От этого печального известия лицо Петрика тускнеет.
— А Юлька и Франек?..
— Живут ещё в гараже. Куда им деваться? — безнадёжно машет рукой Ганнуся.
Петрик долго наблюдает, как Ганнуся с лицом сосредоточенным и серьёзным растирает крахмал на воротничке, груди и манжетах белоснежной сорочки пана коммерсанта.
— Это ты чего её киселишь? — интересно Петрику знать. — Голодная она, что ли?
— Не киселю, а крахмалю.
— А зачем?
— Чтобы не было пузырей во время глажки, — объясняет сестра.
Тем временем мама, окутанная паром, с большой осторожностью погружает в горячий крахмал воротничок, грудь и манжеты,
— Каторжная работа, — вздыхает Дарина, обливаясь потом.
Глядя на эту кропотливую, изнурительную, «каторжную работу», Петрик опять, на этот раз уже более настойчиво, предлагает:
— Давайте убежим с этой работы…
— Шёл бы ты в комнату, — сердито говорит мама.
— Хны-ы, хочу на воздух, — робко заявляет Петрик.
— Шшш-а… — шипит Ганнуся. Она уводит Петрика в комнату и запирает его там на ключ.
Через дверь слышно, как мама с кем-то разговаривает.
Петрик перестаёт всхлипывать и прислушивается.
Так и есть, это кухарка принесла в стирку ещё один узел тонкого крахмального белья.
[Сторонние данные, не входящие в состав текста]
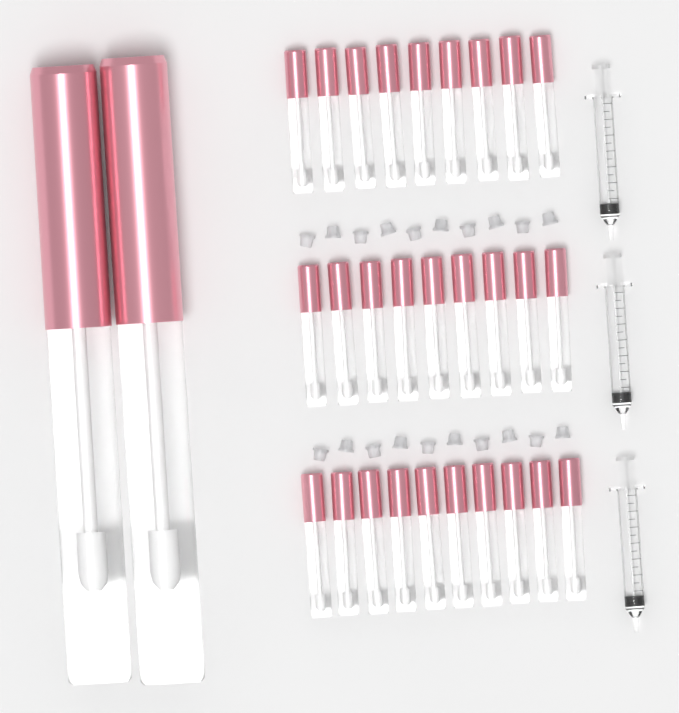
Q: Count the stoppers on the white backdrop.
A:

Значит, мама и Ганнуся будут торчать в прачечной до полуночи.
Кухарка жалуется маме, что скоро прямо-таки сойдёт с ума в этом проклятом доме. Ну и ну! Оказывается, новая молоденькая служанка тоже «нечиста на руку». У пани Стожевской пропали бриллиантовые серьги. А всякий раз, когда из шкатулки в будуаре исчезает какая-нибудь драгоценная вещь, кухарка умирает от страха. Очень просто, а ну как взбредёт в голову этой молоденькой негодяйке подбросить серьги в кухаркину корзинку с вещами?
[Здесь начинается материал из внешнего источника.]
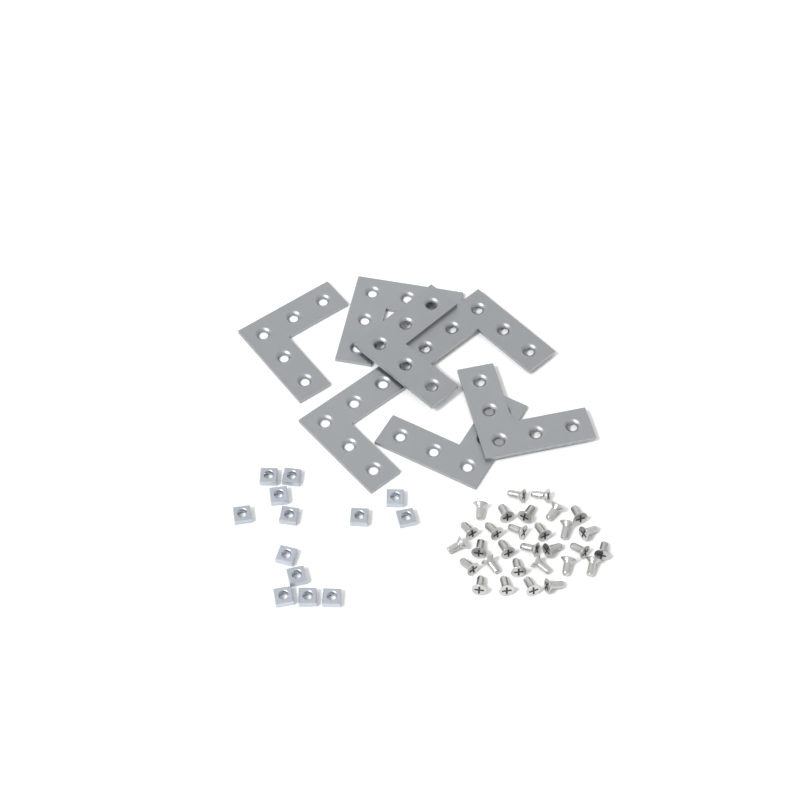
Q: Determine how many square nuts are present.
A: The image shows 13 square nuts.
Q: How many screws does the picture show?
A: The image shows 30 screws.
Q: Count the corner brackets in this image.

— Ах, пани Ковальчукова, — стонет кухарка. — Как я горюю, что пани хозяйка отказались взять к себе в покои вашу Ганю.
— И слава богу, что не взяли. Не место моей девочке в панских спальнях прибирать да глядеть, между нами будет сказано, на всю эту грязь да подлость…
Кто знает, сколько бы ещё Дарина с детьми могла прожить в прачечной, если бы не один злосчастный вечер, сразу изменивший всё.
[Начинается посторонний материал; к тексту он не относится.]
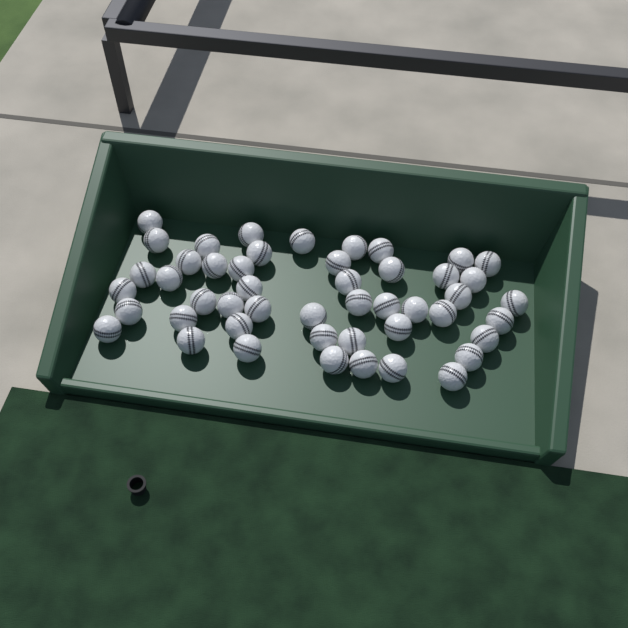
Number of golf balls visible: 48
В доме коммерсанта праздновали день рождения Ядвиги Стожевской. Ещё с утра Дарина и её девочка находились на кухне, помогая кухарке печь традиционный именинный пирог, торты и бисквиты, которыми кухарка завоевала в этом доме легендарную славу.
Маленький узник, задобренный куском бисквита и душистым апельсином, который тайком принесла из кухни Ганнуся, сидел на полу возле топчана и всё не решался съесть «золотое яблоко», как он окрестил апельсин, увиденный впервые в жизни.
Когда совсем стемнело, Петрик одетым лёг на топчан и сам не заметил, как уснул. Трудно сказать, сколько он проспал, но разбудил мальчика какой-то внезапный шум. И в то же мгновение Петрик увидел через окно дождь разноцветных шариков, сыпавшихся в панский сад. Это сказочно волшебное зрелище повторялось несколько раз, а потом вокруг снова стало темно, и только красивая музыка доносилась из освещённого панского дома.